• **Task prompt**:
Look below for the line that has "artefatos da Segunda Entrega.". Set down the lines from there through the line that has "## Screenshots Terceira", exactly as written.

(Task input)

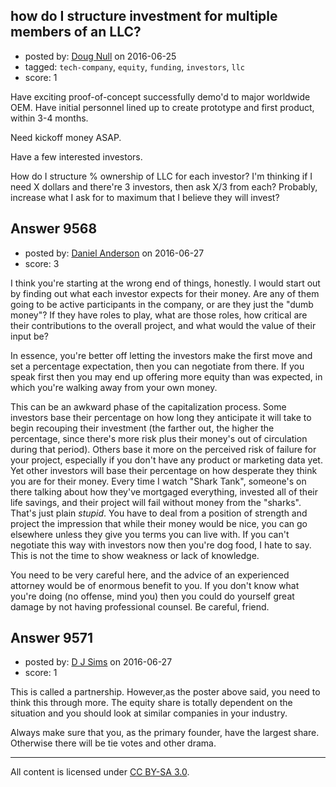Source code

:## how do I structure investment for multiple members of an LLC?

- posted by: [Doug Null](https://stackexchange.com/users/387639/doug-null) on 2016-06-25
- tagged: `tech-company`, `equity`, `funding`, `investors`, `llc`
- score: 1

Have exciting proof-of-concept successfully demo'd to major worldwide OEM.
Have initial personnel lined up to create prototype and first product, within 3-4 months.

Need kickoff money ASAP.

Have a few interested investors.

How do I structure % ownership of LLC for each investor?
I'm thinking if I need X dollars and there're 3 investors, then ask X/3 from each?   Probably, increase what I ask for to maximum that I believe they will invest?




## Answer 9568

- posted by: [Daniel Anderson](https://stackexchange.com/users/8398759/daniel-anderson) on 2016-06-27
- score: 3

I think you're starting at the wrong end of things, honestly.  I would start out by finding out what each investor expects for their money.  Are any of them going to be active participants in the company, or are they just the "dumb money"?  If they have roles to play, what are those roles, how critical are their contributions to the overall project, and what would the value of their input be?

In essence, you're better off letting the investors make the first move and set a percentage expectation, then you can negotiate from there.  If you speak first then you may end up offering more equity than was expected, in which you're walking away from your own money.

This can be an awkward phase of the capitalization process.  Some investors base their percentage on how long they anticipate it will take to begin recouping their investment (the farther out, the higher the percentage, since there's more risk plus their money's out of circulation during that period).  Others base it more on the perceived risk of failure for your project, especially if you don't have any product or marketing data yet.  Yet other investors will base their percentage on how desperate they think you are for their money.  Every time I watch "Shark Tank", someone's on there talking about how they've mortgaged everything, invested all of their life savings, and their project will fail without money from the "sharks".  That's just plain *stupid*.  You have to deal from a position of strength and project the impression that while their money would be nice, you can go elsewhere unless they give you terms you can live with.  If you can't negotiate this way with investors now then you're dog food, I hate to say.  This is not the time to show weakness or lack of knowledge.

You need to be very careful here, and the advice of an experienced attorney would be of enormous benefit to you.  If you don't know what you're doing (no offense, mind you) then you could do yourself great damage by not having professional counsel.  Be careful, friend.


## Answer 9571

- posted by: [D J Sims](https://stackexchange.com/users/7242000/d-j-sims) on 2016-06-27
- score: 1

This is called a partnership. However,as the poster above said, you need to think this through more. The equity share is totally dependent on the situation and you should look at similar companies in your industry.

Always make sure that you, as the primary founder, have the largest share. Otherwise there will be tie votes and other drama.



---

All content is licensed under [CC BY-SA 3.0](https://creativecommons.org/licenses/by-sa/3.0/).
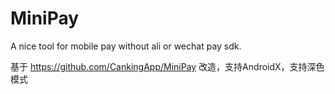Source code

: # MiniPay
A nice tool for mobile pay without ali or wechat pay sdk.

基于 https://github.com/CankingApp/MiniPay 改造，支持AndroidX，支持深色模式
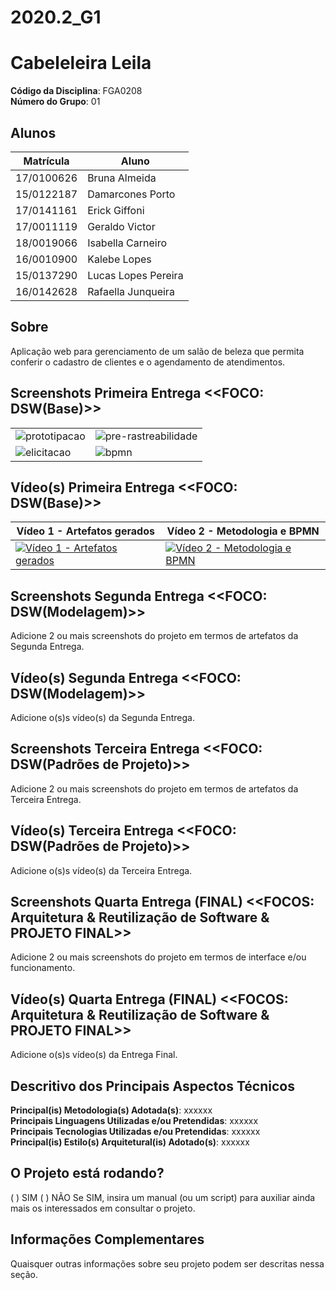 # 2020.2_G1
# Cabeleleira Leila

**Código da Disciplina**: FGA0208<br>
**Número do Grupo**: 01<br>

## Alunos
|Matrícula | Aluno |
| -- | -- |
| 17/0100626 | Bruna Almeida |
| 15/0122187 | Damarcones Porto |
| 17/0141161 | Erick Giffoni |
| 17/0011119 | Geraldo Victor |
| 18/0019066 | Isabella Carneiro |
| 16/0010900 | Kalebe Lopes |
| 15/0137290 | Lucas Lopes Pereira |
| 16/0142628 | Rafaella Junqueira |


## Sobre 
Aplicação web para gerenciamento de um salão de beleza que permita conferir o cadastro de clientes e o agendamento de atendimentos.

## Screenshots Primeira Entrega <<FOCO: DSW(Base)>>

| | |
| --| --|
|![prototipacao](https://github.com/UnBArqDsw2020-2/2020.2_G1_CabeleleiraLeila/blob/main/docs/img/entrega1/print4.png)| ![pre-rastreabilidade](https://github.com/UnBArqDsw2020-2/2020.2_G1_CabeleleiraLeila/blob/main/docs/img/entrega1/print1.png)|
|![elicitacao](https://github.com/UnBArqDsw2020-2/2020.2_G1_CabeleleiraLeila/blob/main/docs/img/entrega1/print3.png) |![bpmn](https://github.com/UnBArqDsw2020-2/2020.2_G1_CabeleleiraLeila/blob/main/docs/img/entrega1/print2.png)

## Vídeo(s) Primeira Entrega <<FOCO: DSW(Base)>>

|Vídeo 1 - Artefatos gerados | Vídeo 2 - Metodologia e BPMN |
| --- | --- |
|[![Vídeo 1 - Artefatos gerados](https://github.com/UnBArqDsw2020-2/2020.2_G1_CabeleleiraLeila/blob/main/docs/img/entrega1/video1.png)](https://www.youtube.com/watch?v=NRkoYo-4yMs&feature=youtu.be) | [![Vídeo 2 - Metodologia e BPMN](https://github.com/UnBArqDsw2020-2/2020.2_G1_CabeleleiraLeila/blob/main/docs/img/entrega1/video2.png)](https://www.youtube.com/watch?v=dlOgSIGCpgI&feature=youtu.be)


## Screenshots Segunda Entrega <<FOCO: DSW(Modelagem)>>
Adicione 2 ou mais screenshots do projeto em termos de artefatos da Segunda Entrega.

## Vídeo(s) Segunda Entrega <<FOCO: DSW(Modelagem)>>
Adicione o(s)s vídeo(s) da Segunda Entrega.

## Screenshots Terceira Entrega <<FOCO: DSW(Padrões de Projeto)>>
Adicione 2 ou mais screenshots do projeto em termos de artefatos da Terceira Entrega.

## Vídeo(s) Terceira Entrega <<FOCO: DSW(Padrões de Projeto)>>
Adicione o(s)s vídeo(s) da Terceira Entrega.

## Screenshots Quarta Entrega (FINAL) <<FOCOS: Arquitetura & Reutilização de Software & PROJETO FINAL>>
Adicione 2 ou mais screenshots do projeto em termos de interface e/ou funcionamento.

## Vídeo(s) Quarta Entrega (FINAL) <<FOCOS: Arquitetura & Reutilização de Software & PROJETO FINAL>>
Adicione o(s)s vídeo(s) da Entrega Final.

## Descritivo dos Principais Aspectos Técnicos 
**Principal(is) Metodologia(s) Adotada(s)**: xxxxxx<br>
**Principais Linguagens Utilizadas e/ou Pretendidas**: xxxxxx<br>
**Principais Tecnologias Utilizadas e/ou Pretendidas**: xxxxxx<br>
**Principal(is) Estilo(s) Arquitetural(is) Adotado(s)**: xxxxxx<br>

## O Projeto está rodando?
( ) SIM
( ) NÃO
Se SIM, insira um manual (ou um script) para auxiliar ainda mais os interessados em consultar o projeto.

## Informações Complementares 
Quaisquer outras informações sobre seu projeto podem ser descritas nessa seção.
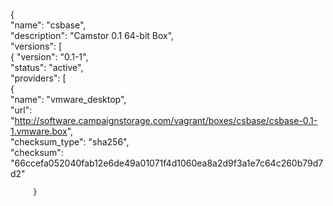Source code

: {  
  "name": "csbase",  
  "description": "Camstor 0.1 64-bit Box",  
  "versions": [  
    {  "version": "0.1-1",  
       "status": "active",  
       "providers": [  
         {  
           "name": "vmware_desktop",  
           "url": "http://software.campaignstorage.com/vagrant/boxes/csbase/csbase-0.1-1.vmware.box",  
           "checksum_type": "sha256",  
           "checksum": "66ccefa052040fab12e6de49a01071f4d1060ea8a2d9f3a1e7c64c260b79d7d2"  
             
         }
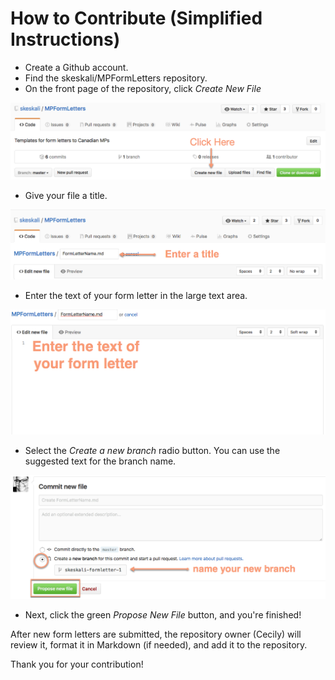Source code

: # How to Contribute (Simplified Instructions)

- Create a Github account.
-  Find the skeskali/MPFormLetters repository.
-  On the front page of the repository, click *Create New File*

![Create New File](https://raw.githubusercontent.com/skeskali/MPFormLetters/master/img/usegithub1.png)

-  Give your file a title.

![Name your file](https://raw.githubusercontent.com/skeskali/MPFormLetters/master/img/usegithub2.png)

- Enter the text of your form letter in the large text area.

![Enter form letter text](https://raw.githubusercontent.com/skeskali/MPFormLetters/master/img/usegithub3.png)

- Select the *Create a new branch* radio button. You can use the suggested text for the branch name.

![Propose new file](https://raw.githubusercontent.com/skeskali/MPFormLetters/master/img/usegithub4.png)

- Next, click the green *Propose New File* button, and you're finished!

After new form letters are submitted, the repository owner (Cecily) will review it, format it in Markdown (if needed), and add it to the repository.

Thank you for your contribution!
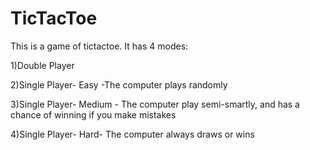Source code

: # TicTacToe

This is a game of tictactoe.
It has 4 modes: 

1)Double Player

2)Single Player- Easy -The computer plays randomly

3)Single Player- Medium - The computer play semi-smartly, and has a chance of winning if you make mistakes

4)Single Player- Hard- The computer always draws or wins
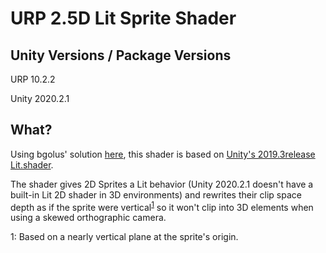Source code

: # URP 2.5D Lit Sprite Shader

## Unity Versions / Package Versions
URP 10.2.2

Unity 2020.2.1

## What?
Using bgolus' solution [here](https://forum.unity.com/threads/problem-solving-2d-billboard-sprites-clipping-into-3d-environment.680374/), this shader is based on [Unity's 2019.3release Lit.shader](https://github.com/Unity-Technologies/Graphics/blob/release2019.3/com.unity.render-pipelines.universal/Shaders/Lit.shader).

The shader gives 2D Sprites a Lit behavior (Unity 2020.2.1 doesn't have a built-in Lit 2D shader in 3D environments) and rewrites their clip space depth as if the sprite were vertical<sup>[1](#myfootnote1)</sup> so it won't clip into 3D elements when using a skewed orthographic camera.

<a name="myfootnote1">1</a>: Based on a nearly vertical plane at the sprite's origin.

(End Task input)

• **Response box**:
Adicione 2 ou mais screenshots do projeto em termos de artefatos da Segunda Entrega.

## Vídeo(s) Segunda Entrega <<FOCO: DSW(Modelagem)>>
Adicione o(s)s vídeo(s) da Segunda Entrega.

## Screenshots Terceira Entrega <<FOCO: DSW(Padrões de Projeto)>>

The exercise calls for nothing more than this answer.